## Fragmento mostrado
El monumento al general Francisco Morazán, erigido en la plaza mayor de
Tegucigalpa, es en realidad una estatua del mariscal Ney comprada en París en
un depósito de esculturas usadas.
Hace once
años, uno de los poetas insignes de nuestro tiempo, el chileno Pablo Neruda,
iluminó este ámbito con su palabra. En las buenas conciencias de Europa, y a
veces también en las malas, han irrumpido desde entonces con más ímpetus que
nunca las noticias fantasmales de la América Latina, esa patria inmensa de
hombres alucinados y mujeres históricas, cuya terquedad sin fin se confunde con
la leyenda. (…). Por no querer que las cosas siguieran así han muerto cerca de
200 mil mujeres y hombres en todo el continente, y más de 100 mil perecieron en
tres pequeños y voluntariosos países de la América Central, Nicaragua, El
Salvador y Guatemala. Si esto fuera en los Estados Unidos, la cifra
proporcional sería de un millón 600 mil muertes violentas en cuatro años.
De Chile,
país de tradiciones hospitalarias, ha huido un millón de personas: el 10 por
ciento de su población. El Uruguay, una nación minúscula de dos y medio
millones de habitantes que se consideraba como el país más civilizado del
continente, ha perdido en el destierro a uno de cada cinco ciudadanos. La
guerra civil en El Salvador ha causado desde 1979 casi un refugiado cada 20
minutos. El país que se pudiera hacer con todos los exiliados y emigrados
forzosos de América latina, tendría una población más numerosa que Noruega. (…)

## Registros extraídos

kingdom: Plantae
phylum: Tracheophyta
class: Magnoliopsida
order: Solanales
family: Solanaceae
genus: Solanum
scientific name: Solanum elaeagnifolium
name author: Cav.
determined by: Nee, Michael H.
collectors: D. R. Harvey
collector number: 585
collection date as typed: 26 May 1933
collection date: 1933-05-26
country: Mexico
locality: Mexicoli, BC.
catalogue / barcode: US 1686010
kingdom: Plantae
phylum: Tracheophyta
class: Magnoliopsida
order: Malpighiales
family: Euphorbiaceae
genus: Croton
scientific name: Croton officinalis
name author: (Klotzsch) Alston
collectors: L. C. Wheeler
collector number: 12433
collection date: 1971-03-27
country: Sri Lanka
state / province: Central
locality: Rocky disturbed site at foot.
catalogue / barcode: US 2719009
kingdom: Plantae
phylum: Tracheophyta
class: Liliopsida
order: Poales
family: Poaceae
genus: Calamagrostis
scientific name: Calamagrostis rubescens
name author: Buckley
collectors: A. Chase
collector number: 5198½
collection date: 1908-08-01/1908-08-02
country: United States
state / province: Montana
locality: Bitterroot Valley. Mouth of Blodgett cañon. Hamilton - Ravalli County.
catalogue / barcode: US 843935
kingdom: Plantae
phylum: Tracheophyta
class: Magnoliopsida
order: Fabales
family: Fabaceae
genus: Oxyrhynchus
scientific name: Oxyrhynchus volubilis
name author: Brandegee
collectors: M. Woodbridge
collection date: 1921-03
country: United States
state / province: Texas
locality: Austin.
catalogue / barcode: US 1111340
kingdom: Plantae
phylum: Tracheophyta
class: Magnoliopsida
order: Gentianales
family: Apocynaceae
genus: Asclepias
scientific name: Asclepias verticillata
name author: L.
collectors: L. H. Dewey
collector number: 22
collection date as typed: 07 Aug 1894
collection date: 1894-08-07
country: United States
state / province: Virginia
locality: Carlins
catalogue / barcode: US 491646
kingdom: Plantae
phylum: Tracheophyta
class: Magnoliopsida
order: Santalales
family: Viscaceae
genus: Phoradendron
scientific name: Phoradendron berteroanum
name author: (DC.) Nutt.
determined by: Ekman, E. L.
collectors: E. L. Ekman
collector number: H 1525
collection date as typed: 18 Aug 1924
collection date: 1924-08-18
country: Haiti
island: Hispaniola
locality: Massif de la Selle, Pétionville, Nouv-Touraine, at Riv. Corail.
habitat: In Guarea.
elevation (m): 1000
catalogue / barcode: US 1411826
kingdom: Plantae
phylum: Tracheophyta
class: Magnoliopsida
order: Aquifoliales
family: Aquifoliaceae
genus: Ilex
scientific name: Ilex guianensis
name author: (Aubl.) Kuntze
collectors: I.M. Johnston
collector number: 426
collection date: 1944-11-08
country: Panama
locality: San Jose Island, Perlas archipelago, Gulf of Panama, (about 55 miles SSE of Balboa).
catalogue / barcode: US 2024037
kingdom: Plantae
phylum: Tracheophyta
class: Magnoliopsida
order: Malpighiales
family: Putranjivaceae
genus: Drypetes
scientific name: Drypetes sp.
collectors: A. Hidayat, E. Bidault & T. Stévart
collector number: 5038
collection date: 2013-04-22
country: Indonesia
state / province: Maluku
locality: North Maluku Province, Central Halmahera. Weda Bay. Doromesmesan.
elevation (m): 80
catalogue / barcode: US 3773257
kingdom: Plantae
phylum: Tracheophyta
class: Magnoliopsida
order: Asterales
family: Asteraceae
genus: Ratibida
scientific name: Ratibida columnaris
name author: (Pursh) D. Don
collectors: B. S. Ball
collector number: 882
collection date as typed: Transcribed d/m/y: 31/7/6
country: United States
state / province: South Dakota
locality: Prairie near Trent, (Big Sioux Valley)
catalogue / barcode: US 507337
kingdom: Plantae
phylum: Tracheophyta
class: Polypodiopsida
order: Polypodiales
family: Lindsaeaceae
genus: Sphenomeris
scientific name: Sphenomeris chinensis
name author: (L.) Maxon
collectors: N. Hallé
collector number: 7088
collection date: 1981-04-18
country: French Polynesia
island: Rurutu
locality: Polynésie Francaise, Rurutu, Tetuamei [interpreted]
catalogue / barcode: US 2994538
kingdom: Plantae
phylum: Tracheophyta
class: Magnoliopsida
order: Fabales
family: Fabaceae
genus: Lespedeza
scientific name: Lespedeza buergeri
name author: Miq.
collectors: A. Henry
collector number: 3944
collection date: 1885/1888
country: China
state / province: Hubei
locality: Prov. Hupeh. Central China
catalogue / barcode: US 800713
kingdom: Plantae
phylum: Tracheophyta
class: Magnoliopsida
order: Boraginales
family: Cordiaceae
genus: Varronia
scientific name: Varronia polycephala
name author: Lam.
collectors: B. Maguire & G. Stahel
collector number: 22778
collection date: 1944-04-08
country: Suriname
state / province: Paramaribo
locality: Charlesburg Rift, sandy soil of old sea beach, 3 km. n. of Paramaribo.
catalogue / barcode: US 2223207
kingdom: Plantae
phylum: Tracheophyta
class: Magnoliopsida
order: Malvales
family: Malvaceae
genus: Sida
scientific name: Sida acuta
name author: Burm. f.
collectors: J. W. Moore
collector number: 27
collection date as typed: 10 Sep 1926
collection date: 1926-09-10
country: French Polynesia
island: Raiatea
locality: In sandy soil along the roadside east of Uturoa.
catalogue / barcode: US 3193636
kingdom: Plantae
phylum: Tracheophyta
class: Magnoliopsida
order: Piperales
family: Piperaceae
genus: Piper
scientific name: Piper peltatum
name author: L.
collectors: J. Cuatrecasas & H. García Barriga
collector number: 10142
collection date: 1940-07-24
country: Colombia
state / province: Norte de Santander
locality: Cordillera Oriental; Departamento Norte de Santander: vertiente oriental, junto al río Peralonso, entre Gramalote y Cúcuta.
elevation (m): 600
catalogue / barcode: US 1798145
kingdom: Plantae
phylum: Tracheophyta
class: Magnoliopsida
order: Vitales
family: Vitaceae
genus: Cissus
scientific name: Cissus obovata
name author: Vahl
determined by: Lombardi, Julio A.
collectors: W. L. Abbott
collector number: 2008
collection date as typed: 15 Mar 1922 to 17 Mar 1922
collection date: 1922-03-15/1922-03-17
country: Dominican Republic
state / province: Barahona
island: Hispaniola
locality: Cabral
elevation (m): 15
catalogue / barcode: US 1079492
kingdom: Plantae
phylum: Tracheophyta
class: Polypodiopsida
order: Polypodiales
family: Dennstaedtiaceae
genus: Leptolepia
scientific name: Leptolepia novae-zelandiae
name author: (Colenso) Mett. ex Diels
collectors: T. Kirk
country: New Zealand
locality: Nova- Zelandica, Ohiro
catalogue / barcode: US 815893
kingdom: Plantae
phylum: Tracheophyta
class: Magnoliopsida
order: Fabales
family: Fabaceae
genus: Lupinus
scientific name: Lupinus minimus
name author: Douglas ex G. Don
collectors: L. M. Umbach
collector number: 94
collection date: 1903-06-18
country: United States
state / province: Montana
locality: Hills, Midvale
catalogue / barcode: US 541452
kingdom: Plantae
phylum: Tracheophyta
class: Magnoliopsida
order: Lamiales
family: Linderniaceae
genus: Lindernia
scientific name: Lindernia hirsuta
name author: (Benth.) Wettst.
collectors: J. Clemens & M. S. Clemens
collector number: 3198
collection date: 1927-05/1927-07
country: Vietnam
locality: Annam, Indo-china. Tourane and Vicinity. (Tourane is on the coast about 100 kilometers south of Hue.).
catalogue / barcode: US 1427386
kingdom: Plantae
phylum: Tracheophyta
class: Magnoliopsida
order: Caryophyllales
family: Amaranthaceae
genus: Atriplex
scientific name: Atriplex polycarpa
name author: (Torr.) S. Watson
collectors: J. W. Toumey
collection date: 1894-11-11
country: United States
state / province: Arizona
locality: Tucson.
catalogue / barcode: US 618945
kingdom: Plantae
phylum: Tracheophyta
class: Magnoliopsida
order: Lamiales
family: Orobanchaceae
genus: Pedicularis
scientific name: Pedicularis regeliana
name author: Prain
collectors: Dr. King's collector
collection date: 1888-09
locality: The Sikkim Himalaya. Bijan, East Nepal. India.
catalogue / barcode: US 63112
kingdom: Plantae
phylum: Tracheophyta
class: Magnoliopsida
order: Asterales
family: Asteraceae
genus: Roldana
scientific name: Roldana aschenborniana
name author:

## Enunciado 1
Resume en dos oraciones el fragmento sobre la violencia y el exilio en América Latina.
## Enunciado 2
Prolonga el fragmento sobre la violencia y el exilio en América Latina a partir de su última oración.

## Resultado del ejercicio 1
El fragmento cuenta que el monumento a Francisco Morazán en Tegucigalpa es en realidad una estatua del mariscal Ney comprada en París, y afirma que desde que Pablo Neruda habló en ese ámbito las noticias de América Latina han irrumpido con más ímpetu que nunca en Europa. Señala que, por no querer que las cosas siguieran así, han muerto cerca de 200 mil personas en el continente, más de 100 mil en Nicaragua, El Salvador y Guatemala, y que el exilio ha afectado a países como Chile y Uruguay hasta el punto de que los exiliados y emigrados forzosos formarían un país más poblado que Noruega.

## Resultado del ejercicio 2
Un día
como el de hoy, mi maestro William Faulkner dijo en este lugar: «Me niego a
admitir el fin del hombre». No me sentiría digno de ocupar este sitio que fue
suyo si no tuviera la conciencia plena de que por primera vez desde los
orígenes de la humanidad, el desastre colosal que él se negaba a admitir hace
32 años es ahora nada más que una simple posibilidad científica. (…).
En cada
línea que escribo trato siempre, con mayor o menor fortuna, de invocar los
espíritus esquivos de la poesía, y trato de dejar en cada palabra el testimonio
de mi devoción por sus virtudes de adivinación, y por su permanente victoria
contra los sordos poderes de la muerte. El premio que acabo de recibir lo
entiendo, con toda humildad, como la consoladora revelación de que mi intento
no ha sido en vano. Es por eso que invito a todos ustedes a brindar por lo que
un gran poeta de nuestras Américas, Luis Cardoza y Aragón, ha definido como la
única prueba concreta de la existencia del hombre: la poesía.